Tentando pensar e viver como um Reformado: Reflexões de um estrangeiro residente – Parte 35

D. Somos Administradores dos Bens de Deus

Visto que nosso Pai celestial nos concede todas as coisas por sua livre graça, devemos ser imitadores de sua graciosa benevolência, praticando também atos de bondade em favor de outrem; e em razão de nossos recursos virem dele, não somos mais que despenseiros dos dons de sua graça. – João Calvino.[1]

1) Tudo Pertence a Deus

As Escrituras nos ensinam que todas as coisas nos são dadas pela benignidade de Deus e são destinadas ao nosso bem e proveito. É Deus quem nos dá a semente para semearmos e o pão como alimento. É Ele quem nos concede os meios para nossa subsistência e abençoa o nosso trabalho. (2Co 9.10-11).[2]

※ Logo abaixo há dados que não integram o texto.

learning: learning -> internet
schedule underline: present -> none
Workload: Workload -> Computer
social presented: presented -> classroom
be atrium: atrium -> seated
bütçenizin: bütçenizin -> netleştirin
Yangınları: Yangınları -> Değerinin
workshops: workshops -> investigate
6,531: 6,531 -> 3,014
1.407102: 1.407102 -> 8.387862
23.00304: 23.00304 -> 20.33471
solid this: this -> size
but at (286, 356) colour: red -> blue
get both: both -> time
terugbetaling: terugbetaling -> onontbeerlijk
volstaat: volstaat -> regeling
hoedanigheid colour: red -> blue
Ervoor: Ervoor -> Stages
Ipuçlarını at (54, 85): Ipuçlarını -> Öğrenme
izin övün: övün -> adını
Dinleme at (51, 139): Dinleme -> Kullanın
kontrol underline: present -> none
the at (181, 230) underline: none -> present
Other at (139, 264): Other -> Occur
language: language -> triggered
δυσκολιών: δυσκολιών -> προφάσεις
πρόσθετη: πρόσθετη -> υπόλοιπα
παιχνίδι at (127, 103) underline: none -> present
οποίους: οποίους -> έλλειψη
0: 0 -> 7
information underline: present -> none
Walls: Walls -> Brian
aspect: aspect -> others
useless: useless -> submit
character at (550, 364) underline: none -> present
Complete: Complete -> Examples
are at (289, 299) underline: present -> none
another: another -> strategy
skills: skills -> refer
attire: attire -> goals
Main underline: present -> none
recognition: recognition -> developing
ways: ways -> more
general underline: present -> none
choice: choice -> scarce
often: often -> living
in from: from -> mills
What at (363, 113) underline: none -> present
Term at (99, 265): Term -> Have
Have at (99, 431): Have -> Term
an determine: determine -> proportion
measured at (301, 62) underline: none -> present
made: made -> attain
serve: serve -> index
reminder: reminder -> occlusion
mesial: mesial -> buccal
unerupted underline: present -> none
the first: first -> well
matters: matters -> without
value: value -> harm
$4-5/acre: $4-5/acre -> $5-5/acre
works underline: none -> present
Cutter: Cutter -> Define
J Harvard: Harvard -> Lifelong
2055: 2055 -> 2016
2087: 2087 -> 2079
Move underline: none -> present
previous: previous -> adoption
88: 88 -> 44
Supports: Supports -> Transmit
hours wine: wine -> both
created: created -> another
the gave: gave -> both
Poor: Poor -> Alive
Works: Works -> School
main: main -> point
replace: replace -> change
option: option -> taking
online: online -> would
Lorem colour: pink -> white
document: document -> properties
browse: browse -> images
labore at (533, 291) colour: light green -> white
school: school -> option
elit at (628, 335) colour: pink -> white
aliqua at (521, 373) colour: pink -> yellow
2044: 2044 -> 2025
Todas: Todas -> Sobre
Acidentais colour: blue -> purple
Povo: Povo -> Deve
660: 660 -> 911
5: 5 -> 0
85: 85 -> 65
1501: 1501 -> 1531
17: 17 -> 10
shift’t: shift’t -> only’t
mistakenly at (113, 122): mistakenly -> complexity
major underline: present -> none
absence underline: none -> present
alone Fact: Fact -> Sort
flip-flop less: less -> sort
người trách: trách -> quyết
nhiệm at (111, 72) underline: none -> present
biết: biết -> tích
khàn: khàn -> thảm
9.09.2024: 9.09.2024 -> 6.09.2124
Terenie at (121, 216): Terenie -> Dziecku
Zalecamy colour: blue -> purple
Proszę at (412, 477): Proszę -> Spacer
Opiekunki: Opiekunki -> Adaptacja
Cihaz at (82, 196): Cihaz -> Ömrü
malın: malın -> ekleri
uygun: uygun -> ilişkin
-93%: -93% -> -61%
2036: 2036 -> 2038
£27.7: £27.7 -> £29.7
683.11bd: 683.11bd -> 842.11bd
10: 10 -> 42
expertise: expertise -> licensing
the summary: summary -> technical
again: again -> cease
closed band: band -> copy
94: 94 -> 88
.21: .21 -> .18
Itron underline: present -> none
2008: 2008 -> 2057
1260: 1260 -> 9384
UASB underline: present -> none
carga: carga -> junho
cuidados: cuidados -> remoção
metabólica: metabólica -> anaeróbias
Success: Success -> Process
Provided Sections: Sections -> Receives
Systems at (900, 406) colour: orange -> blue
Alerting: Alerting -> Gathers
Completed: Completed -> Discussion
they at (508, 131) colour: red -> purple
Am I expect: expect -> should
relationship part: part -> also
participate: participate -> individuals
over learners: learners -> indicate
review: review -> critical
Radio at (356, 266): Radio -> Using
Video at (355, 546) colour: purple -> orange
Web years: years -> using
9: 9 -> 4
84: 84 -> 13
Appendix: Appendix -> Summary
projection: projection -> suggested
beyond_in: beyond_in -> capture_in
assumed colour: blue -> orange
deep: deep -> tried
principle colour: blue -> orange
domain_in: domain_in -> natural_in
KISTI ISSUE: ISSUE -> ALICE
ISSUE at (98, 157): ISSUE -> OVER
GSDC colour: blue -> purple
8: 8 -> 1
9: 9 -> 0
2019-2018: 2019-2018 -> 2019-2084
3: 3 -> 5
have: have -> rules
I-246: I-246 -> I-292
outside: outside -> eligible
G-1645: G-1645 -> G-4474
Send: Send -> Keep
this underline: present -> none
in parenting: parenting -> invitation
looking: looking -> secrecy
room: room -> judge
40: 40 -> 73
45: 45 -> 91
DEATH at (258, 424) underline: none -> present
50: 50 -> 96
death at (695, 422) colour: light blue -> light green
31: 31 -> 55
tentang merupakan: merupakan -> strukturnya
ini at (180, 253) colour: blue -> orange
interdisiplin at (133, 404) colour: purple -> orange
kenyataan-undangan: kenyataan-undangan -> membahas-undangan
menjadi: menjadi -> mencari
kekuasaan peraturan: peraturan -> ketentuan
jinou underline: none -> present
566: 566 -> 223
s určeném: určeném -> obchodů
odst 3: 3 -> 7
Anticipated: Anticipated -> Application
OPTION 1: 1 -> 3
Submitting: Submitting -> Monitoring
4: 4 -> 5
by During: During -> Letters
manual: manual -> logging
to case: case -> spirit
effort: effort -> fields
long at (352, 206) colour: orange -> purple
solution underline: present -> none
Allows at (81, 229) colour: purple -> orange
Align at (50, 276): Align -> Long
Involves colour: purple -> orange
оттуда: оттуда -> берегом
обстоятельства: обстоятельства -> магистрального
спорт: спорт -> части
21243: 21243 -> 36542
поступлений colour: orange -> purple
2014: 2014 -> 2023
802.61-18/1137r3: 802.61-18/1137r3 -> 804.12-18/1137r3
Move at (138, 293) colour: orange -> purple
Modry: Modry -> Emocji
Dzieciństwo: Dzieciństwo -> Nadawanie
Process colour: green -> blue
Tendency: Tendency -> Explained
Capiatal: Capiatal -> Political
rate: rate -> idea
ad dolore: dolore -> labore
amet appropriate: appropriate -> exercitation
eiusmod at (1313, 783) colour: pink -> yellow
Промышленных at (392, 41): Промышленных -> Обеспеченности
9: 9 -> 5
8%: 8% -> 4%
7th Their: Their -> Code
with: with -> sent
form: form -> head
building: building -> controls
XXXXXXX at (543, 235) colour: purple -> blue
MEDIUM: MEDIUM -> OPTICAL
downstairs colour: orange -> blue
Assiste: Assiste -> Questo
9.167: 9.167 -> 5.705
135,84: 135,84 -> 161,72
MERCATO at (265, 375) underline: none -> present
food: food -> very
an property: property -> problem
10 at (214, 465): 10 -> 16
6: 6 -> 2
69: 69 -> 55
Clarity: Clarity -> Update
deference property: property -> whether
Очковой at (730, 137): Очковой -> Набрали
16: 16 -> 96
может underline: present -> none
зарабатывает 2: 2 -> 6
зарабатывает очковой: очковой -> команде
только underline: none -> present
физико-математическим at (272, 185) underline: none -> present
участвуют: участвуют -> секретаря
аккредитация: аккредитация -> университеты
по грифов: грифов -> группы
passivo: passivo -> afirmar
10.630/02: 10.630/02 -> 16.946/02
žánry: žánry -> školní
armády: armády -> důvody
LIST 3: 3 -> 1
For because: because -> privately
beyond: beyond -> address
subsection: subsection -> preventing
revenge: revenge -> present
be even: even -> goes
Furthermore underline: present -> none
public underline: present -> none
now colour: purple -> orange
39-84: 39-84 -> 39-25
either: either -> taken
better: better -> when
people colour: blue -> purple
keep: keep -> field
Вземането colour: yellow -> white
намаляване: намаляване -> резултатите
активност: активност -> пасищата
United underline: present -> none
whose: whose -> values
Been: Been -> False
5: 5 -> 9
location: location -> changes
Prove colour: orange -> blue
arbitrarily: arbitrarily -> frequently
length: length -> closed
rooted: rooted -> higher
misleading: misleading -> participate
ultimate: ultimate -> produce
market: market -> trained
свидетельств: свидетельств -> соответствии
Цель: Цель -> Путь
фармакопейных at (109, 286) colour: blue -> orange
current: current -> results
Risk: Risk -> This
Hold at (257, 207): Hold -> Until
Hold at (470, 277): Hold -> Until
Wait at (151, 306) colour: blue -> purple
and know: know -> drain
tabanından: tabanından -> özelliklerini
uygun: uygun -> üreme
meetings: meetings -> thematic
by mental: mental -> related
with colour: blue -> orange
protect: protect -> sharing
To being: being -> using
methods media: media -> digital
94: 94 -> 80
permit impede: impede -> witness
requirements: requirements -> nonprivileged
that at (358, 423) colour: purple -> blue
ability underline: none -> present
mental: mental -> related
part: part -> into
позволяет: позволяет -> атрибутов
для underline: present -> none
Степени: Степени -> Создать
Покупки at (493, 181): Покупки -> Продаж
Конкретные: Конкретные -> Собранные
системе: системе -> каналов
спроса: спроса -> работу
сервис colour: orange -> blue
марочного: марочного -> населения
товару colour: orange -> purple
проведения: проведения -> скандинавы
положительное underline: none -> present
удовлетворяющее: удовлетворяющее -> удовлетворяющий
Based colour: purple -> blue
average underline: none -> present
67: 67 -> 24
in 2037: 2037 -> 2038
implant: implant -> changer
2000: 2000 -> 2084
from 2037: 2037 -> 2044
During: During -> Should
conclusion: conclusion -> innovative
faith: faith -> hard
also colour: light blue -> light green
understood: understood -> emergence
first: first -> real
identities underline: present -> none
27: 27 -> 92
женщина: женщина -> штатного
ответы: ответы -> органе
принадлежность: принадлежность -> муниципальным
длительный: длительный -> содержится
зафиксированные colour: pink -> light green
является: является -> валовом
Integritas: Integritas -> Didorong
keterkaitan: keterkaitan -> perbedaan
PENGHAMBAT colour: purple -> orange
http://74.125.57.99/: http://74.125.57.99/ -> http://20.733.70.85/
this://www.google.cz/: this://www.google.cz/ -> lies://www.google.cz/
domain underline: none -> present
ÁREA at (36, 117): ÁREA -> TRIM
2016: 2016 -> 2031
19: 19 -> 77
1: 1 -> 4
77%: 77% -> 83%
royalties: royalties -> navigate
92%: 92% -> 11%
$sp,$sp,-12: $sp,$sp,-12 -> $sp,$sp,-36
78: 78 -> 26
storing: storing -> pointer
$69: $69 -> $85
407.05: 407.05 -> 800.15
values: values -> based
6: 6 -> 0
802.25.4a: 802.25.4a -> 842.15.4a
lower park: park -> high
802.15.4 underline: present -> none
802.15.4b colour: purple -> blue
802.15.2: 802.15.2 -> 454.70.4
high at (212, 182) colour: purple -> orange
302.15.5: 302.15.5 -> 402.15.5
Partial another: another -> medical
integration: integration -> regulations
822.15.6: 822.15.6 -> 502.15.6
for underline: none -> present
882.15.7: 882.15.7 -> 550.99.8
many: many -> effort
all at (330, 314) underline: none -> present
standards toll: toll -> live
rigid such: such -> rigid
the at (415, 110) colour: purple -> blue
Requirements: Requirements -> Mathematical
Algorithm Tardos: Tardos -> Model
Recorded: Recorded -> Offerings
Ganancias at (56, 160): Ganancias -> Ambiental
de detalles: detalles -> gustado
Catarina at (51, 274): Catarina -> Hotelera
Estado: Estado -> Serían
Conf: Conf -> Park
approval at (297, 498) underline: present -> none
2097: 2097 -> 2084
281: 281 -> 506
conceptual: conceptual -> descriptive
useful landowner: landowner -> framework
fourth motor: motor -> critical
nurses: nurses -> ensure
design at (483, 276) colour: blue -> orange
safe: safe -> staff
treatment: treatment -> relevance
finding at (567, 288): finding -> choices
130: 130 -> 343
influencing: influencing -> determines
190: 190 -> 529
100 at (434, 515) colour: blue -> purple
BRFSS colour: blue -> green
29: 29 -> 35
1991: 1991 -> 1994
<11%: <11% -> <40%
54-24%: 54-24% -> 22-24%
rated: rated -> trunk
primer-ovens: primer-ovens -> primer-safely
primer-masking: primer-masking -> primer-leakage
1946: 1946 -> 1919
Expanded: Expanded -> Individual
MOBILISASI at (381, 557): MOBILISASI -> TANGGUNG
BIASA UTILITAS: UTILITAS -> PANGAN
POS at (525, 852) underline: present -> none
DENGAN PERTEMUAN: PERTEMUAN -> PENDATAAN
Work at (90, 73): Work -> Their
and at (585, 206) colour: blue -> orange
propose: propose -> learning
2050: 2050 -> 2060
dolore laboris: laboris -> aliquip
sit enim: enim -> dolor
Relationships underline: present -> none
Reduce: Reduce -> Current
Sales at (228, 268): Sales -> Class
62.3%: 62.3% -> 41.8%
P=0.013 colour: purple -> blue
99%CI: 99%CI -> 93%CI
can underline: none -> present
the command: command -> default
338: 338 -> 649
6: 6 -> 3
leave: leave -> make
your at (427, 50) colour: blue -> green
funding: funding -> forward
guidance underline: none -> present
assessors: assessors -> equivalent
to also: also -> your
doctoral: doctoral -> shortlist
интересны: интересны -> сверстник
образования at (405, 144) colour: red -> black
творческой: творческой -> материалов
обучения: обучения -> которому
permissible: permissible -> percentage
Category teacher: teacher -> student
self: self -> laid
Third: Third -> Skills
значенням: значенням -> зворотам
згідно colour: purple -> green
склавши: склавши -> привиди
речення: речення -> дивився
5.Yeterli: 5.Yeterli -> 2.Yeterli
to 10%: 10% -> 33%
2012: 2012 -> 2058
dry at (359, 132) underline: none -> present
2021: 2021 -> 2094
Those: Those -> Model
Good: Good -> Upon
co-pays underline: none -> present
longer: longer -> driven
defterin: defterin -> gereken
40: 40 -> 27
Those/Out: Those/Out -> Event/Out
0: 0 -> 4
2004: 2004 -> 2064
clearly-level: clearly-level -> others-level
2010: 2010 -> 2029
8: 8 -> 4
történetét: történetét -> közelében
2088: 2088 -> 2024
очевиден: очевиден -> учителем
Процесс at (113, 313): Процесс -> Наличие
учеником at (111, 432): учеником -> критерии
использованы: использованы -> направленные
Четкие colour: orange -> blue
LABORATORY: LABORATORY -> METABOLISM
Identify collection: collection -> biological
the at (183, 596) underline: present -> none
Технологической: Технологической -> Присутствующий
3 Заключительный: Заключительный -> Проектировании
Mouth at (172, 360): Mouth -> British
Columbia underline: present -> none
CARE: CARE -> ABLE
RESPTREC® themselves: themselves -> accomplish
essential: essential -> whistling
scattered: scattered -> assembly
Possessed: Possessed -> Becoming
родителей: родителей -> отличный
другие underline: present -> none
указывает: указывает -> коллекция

Deus nos trata como seus despenseiros. Desse modo, tudo que temos constitui-se em um depósito do que um dia teremos de dar conta. “Temos, pois, de administrá-las como se de contínuo, ressoasse em nossos ouvidos aquela sentença. ‘Dá conta de tua mordomia’ (Lc. 16.2)”.[3]

Deus concede-nos bens para que os gerenciemos. Ele continua sendo o Senhor de tudo:

Quando Deus nos envia riquezas não renuncia a sua titularidade, nem deixa de ter senhorio sobre elas (como o deve ter) por ser o Criador do mundo. (…) E ainda que os homens possuam cada um sua porção segundo Deus os há engrandecido mediante os bens deste mundo, não obstante, ele sempre continuará sendo Senhor e Dono de tudo.[4]

Portanto,

O uso legítimo de todas as graças consiste em compartilhar liberal e generosamente com os outros. Nenhuma regra mais certa, nenhuma exortação mais sólida para mantê-la, se podia cogitar do que onde somos ensinados que todos os dotes de que somos possuidores são dádivas de Deus, creditadas à nossa confiança com esta condição: que sejam administradas em benefício do próximo  [1Pe 4.10].[5]

2) O Sentido da Riqueza

Os crentes gozam de genuína riqueza quando confiam na providência divina que os mantém com suficiência e não se desvanecem em fazer o bem por falta de fé. (…) Ninguém é mais frustrado ou carente do que aquele que vive sem fé, cuja preocupação com suas posses dilui toda a sua paz. – João Calvino.[6]

Para Calvino, a riqueza residia em não desejar mais do que se tem, e a pobreza, o oposto.[7] Por sua vez, também entendia, que a prosperidade poderia ser uma armadilha para a nossa vida espiritual: “Nossa prosperidade é semelhante à embriaguez que adormece as almas”.[8]  Elas, ilusoriamente, fazem com que “nos lisonjeemos”  e, assim, nos impedem de ouvir a Deus.[9] Em outro lugar: “Aqueles que se aferram à aquisição de dinheiro e que usam a piedade para granjearem lucros, tornam-se culpados de sacrilégio.[10]

Calvino elogia a prontidão de Abraão em atender ao chamado de Deus. Destaca o seu desapego às suas riquezas e, ao mesmo tempo, combate a injustificada  apologia à pobreza feita por alguns:

Sabemos o quanto a posse de moderada riqueza impede muitos de erguerem sua cabeça para o céu, enquanto os que realmente possuem abundância, não só se mostram apáticos na indolência, mas também estão completamente presos às coisas terrenas. (…)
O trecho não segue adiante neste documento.